# v0.25.0 — Scheduler Scalability and Pooler Performance

> **Full technical details:** [v0.25.0.md-full.md](v0.25.0.md-full.md)

**Status: ✅ Released** | **Scope: Large** (~8–9 weeks)

> Push the comfortable operating point from hundreds to thousands of stream
> tables, eliminate the cold-start latency tax in pooled-connection
> deployments, and harden the predictive cost model against outlier noise.

---

## What problem does this solve?

At hundreds of stream tables, the scheduler's per-tick catalog reload (scanning
all stream tables to find which need refreshing) was consuming 20–200
milliseconds on every tick. Connection poolers like PgBouncer were paying a
30–45 millisecond cold-start cost per backend connection, because each new
connection recompiled the refresh SQL templates from scratch. The predictive
cost model was susceptible to outlier measurements that caused premature
strategy switches.

---

## Shared-Memory Catalog Snapshot Cache

The full list of stream tables, their queries, and their schedules is now
cached in **shared memory** (memory shared between all PostgreSQL processes
on the server), keyed by a generation counter. The cache is only invalidated
when a stream table is created, modified, or dropped — not on every tick.

This reduces the per-tick catalog reload from O(n) SPI queries to a single
shared-memory read. The win is largest at scale: at 1,000 stream tables, the
scheduler tick drops from ~200 ms to under 20 ms.

---

## Batched Change Detection

The scheduler checks which stream tables have pending changes before deciding
what to refresh. Previously, this was a separate `SELECT EXISTS(...)` query
per source table. Batched change detection combines all these checks into a
single `UNION ALL` query per refresh group.

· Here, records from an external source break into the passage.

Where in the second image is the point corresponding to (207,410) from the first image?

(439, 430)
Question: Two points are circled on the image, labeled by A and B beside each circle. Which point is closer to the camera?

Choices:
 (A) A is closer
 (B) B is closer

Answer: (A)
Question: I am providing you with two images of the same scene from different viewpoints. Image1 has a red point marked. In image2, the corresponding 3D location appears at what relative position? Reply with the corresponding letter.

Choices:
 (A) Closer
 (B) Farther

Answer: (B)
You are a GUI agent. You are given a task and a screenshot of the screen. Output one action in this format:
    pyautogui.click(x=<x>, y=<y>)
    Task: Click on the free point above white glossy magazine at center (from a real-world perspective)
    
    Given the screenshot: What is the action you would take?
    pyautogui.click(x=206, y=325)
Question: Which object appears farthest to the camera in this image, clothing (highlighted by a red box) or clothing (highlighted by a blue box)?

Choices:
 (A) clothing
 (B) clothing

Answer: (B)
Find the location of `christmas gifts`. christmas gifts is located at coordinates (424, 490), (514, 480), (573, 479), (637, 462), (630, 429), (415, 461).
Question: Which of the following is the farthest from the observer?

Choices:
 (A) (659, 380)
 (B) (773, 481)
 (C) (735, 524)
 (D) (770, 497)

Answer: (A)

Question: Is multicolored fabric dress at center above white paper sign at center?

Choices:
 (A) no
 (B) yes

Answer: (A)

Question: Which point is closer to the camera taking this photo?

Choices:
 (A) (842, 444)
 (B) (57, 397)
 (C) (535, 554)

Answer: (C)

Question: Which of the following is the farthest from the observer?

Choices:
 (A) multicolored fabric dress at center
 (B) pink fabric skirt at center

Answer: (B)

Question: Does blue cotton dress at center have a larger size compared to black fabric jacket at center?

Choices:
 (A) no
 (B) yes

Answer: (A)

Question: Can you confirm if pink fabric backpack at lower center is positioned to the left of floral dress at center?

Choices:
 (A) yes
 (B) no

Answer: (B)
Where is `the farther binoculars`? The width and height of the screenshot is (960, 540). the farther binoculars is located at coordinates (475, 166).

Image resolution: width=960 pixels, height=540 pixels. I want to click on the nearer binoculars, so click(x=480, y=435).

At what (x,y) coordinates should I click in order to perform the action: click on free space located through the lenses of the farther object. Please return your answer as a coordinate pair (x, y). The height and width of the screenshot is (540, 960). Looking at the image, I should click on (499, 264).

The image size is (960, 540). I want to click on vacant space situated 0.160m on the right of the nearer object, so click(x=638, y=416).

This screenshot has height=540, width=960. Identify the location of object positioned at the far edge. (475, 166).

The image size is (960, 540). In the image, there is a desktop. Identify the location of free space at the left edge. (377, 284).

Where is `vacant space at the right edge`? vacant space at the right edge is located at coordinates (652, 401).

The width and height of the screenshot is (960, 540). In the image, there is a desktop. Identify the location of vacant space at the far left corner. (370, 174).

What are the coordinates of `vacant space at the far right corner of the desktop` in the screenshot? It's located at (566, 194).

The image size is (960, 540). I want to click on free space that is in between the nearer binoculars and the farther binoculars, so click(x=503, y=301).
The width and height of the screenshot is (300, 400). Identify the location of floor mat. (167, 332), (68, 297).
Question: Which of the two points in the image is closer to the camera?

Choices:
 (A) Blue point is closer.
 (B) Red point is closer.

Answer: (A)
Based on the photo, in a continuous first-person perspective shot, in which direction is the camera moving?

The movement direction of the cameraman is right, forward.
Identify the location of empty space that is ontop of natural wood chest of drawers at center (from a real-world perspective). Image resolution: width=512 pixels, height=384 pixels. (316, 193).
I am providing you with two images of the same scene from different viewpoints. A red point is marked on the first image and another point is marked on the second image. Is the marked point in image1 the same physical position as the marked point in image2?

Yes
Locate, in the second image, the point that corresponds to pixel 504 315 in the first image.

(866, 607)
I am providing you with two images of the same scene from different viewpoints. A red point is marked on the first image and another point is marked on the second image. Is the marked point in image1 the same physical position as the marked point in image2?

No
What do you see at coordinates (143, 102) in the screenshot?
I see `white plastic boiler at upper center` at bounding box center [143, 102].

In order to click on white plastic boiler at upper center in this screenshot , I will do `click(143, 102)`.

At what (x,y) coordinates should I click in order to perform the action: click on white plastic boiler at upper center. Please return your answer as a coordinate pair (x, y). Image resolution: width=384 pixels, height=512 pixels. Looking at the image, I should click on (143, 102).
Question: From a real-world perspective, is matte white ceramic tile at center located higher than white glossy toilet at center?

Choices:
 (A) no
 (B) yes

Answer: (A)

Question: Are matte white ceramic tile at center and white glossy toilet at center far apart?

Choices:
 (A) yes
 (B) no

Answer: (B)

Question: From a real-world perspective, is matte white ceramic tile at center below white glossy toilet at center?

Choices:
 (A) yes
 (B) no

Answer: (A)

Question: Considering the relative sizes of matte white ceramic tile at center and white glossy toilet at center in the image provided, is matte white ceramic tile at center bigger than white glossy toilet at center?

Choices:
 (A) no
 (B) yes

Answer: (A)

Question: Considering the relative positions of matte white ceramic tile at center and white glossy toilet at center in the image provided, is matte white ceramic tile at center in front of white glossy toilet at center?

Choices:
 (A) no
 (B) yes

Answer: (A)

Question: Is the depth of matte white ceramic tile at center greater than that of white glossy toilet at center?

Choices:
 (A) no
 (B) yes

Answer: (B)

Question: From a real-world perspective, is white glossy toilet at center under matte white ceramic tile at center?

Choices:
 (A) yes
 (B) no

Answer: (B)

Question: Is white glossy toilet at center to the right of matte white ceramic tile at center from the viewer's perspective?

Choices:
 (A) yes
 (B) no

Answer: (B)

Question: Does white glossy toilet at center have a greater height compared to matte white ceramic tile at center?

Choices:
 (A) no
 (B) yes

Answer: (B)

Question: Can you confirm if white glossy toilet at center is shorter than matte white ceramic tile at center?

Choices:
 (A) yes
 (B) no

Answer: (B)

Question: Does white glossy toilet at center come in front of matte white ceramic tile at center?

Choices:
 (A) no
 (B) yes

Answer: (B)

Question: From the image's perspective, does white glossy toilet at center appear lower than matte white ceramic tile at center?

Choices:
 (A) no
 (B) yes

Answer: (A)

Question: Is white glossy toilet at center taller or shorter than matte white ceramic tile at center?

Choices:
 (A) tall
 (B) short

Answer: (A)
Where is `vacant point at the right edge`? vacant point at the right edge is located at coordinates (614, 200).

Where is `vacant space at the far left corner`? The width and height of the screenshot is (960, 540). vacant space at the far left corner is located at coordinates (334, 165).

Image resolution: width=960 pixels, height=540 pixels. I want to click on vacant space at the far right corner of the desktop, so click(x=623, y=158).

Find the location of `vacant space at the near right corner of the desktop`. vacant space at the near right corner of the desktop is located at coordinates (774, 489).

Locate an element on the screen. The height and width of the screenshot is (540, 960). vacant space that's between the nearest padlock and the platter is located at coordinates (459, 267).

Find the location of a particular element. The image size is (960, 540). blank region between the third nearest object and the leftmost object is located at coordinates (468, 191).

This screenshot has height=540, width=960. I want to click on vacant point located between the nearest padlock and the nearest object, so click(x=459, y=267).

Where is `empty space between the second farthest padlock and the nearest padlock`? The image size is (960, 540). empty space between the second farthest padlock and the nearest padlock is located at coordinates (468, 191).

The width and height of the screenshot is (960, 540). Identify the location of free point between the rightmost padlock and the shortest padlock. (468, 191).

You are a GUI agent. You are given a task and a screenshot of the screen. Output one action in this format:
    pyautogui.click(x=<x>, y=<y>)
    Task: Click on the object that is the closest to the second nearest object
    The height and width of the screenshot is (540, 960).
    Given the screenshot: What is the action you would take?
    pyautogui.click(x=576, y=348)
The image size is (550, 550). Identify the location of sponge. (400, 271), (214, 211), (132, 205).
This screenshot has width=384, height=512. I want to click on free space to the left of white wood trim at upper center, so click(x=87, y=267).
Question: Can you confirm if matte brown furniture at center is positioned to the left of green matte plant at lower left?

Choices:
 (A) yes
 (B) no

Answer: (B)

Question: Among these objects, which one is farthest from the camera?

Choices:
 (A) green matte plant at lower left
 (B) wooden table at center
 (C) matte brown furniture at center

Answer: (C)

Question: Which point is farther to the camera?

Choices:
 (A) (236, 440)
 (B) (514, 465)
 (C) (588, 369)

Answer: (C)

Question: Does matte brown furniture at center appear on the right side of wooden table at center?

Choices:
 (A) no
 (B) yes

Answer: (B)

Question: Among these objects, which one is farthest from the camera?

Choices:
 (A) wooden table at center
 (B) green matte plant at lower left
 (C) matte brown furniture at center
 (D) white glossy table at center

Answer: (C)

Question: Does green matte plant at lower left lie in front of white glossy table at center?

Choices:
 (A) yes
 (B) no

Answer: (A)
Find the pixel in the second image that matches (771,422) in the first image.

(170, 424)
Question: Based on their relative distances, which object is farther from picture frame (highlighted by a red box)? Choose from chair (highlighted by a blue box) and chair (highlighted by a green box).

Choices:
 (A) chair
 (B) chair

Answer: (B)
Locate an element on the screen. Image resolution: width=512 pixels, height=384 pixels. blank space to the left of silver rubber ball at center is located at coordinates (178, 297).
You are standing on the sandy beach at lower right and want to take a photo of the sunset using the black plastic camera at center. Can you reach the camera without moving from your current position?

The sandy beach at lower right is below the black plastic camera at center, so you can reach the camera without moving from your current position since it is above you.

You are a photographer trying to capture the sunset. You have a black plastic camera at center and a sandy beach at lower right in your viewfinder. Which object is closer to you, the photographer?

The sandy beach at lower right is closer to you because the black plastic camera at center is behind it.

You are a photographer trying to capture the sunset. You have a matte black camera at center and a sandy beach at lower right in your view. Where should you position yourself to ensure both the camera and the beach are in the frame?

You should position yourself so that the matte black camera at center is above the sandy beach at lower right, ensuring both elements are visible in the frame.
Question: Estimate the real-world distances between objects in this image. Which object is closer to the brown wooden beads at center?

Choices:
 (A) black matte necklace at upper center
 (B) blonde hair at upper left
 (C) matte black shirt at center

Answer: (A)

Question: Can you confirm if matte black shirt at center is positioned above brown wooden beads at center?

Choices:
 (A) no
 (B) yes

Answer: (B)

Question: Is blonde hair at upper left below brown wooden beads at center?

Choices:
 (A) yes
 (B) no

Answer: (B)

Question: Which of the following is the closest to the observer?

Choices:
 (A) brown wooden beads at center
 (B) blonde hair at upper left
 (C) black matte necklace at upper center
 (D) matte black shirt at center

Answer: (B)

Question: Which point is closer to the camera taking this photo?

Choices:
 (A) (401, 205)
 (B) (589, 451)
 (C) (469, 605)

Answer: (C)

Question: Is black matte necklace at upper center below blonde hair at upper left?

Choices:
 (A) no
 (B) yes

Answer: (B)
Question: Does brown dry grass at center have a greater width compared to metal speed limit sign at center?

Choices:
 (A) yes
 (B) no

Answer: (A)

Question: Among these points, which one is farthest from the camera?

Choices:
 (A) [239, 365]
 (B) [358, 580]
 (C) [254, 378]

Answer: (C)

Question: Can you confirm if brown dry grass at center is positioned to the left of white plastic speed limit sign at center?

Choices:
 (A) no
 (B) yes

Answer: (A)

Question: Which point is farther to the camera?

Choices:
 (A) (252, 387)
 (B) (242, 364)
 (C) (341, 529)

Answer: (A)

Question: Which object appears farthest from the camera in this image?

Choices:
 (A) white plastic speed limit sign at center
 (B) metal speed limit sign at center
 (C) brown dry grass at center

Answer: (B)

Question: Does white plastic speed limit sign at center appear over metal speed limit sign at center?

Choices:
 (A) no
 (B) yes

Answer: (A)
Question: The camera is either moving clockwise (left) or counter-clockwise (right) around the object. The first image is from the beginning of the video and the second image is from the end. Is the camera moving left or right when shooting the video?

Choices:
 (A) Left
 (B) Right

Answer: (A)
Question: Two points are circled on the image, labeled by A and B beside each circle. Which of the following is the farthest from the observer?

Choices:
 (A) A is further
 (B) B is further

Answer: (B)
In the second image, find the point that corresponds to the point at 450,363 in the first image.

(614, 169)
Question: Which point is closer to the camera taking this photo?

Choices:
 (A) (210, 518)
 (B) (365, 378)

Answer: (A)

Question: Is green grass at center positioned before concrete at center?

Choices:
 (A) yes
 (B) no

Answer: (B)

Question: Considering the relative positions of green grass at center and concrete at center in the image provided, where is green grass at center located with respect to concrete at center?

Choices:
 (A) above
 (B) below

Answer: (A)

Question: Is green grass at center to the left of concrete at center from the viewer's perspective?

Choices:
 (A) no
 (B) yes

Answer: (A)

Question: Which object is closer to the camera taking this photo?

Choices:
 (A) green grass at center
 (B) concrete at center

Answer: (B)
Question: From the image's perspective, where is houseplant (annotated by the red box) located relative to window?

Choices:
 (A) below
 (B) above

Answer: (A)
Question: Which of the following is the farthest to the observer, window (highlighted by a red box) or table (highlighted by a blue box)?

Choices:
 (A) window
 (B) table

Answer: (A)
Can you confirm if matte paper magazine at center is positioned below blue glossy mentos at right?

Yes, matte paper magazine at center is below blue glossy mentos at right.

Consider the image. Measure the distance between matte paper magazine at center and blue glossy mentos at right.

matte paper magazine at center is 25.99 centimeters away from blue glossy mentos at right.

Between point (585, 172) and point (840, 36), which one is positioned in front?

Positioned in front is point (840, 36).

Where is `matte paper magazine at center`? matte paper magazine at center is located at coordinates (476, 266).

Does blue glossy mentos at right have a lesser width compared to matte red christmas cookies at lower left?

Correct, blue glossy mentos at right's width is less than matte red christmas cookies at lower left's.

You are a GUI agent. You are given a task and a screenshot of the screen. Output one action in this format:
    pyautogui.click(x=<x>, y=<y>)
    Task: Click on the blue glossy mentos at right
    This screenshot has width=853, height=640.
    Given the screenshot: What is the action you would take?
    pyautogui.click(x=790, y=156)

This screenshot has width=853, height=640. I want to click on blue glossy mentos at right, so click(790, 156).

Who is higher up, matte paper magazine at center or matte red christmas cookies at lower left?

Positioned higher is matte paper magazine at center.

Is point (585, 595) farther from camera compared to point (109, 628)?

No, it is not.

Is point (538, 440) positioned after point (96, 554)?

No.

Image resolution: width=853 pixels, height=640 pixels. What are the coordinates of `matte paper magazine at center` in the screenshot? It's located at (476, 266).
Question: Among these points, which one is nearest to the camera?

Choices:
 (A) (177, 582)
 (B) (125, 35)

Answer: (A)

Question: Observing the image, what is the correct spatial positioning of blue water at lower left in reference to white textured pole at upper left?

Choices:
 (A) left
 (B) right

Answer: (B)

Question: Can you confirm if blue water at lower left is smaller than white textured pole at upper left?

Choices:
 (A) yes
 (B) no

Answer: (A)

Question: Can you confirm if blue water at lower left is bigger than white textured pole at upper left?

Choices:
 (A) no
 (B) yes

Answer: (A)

At 10 source tables, this reduces the change detection from 10 queries to
1 — approximately 80% fewer round-trips to the database.

---

## Shared L0 Template Cache (Pooler Latency Fix)

The refresh SQL templates (the differential SQL generated for each stream
table) are now stored in a `dshash`-based shared memory cache. All backend
processes in the same database share one compiled template set.

The first backend to connect compiles the templates; every subsequent backend
— including new connections from PgBouncer — hits the shared cache
immediately.

*In plain terms:* the 30–45 ms "first query" latency penalty that affected
every new database connection in a PgBouncer deployment is eliminated.

---

## Persistent Worker Pool

`pg_trickle.worker_pool_size` (default 0) starts persistent background worker
processes that loop on a shared work queue rather than being started and
stopped for each refresh task. This saves ~2 ms of startup cost per worker
per tick and eliminates the PostgreSQL background worker registration/
deregistration overhead for high-frequency refresh workloads.

---

## Faster Row Hashing

The row identity hash used by CDC (change data capture) was switched from a
two-step "concatenate all columns into a string, then hash" approach to a
streaming `xxh3` algorithm that processes column values directly. This
eliminates per-row heap allocations on the CDC hot path.

---

## Predictive Model Robustness

The cost model from v0.22.0 could be confused by outlier measurements — one
very slow refresh causing it to switch all subsequent refreshes to FULL mode
unnecessarily. Robustness improvements:

- Predictions are clamped to `[0.5×, 4×] last_full_ms` — no extreme outliers
- Median and median absolute deviation (MAD) replace mean and standard
  deviation — more resistant to outliers
- Predictions are ignored for the first 60 seconds after a stream table is
  created (warm-up period)

---

## Subscriber Lag Tracking

Downstream publications (from v0.22.0) now track the LSN position of each
subscriber. The change buffer is not truncated until all subscribers have
acknowledged past the buffer's maximum LSN. A warning is emitted when a
subscriber falls more than `pg_trickle.publication_lag_warn_lsn` bytes behind.

*In plain terms:* if a downstream consumer (Kafka, Debezium, etc.) falls
behind, pg_trickle preserves the data it needs rather than discarding it.

---

## Scope

v0.25.0 pushes the practical scale limit from hundreds to thousands of stream
tables, and eliminates the pooler cold-start penalty that was the most
frequently reported performance issue in production deployments behind
PgBouncer. The predictive model robustness improvements make AUTO mode more
stable in production under variable workload patterns.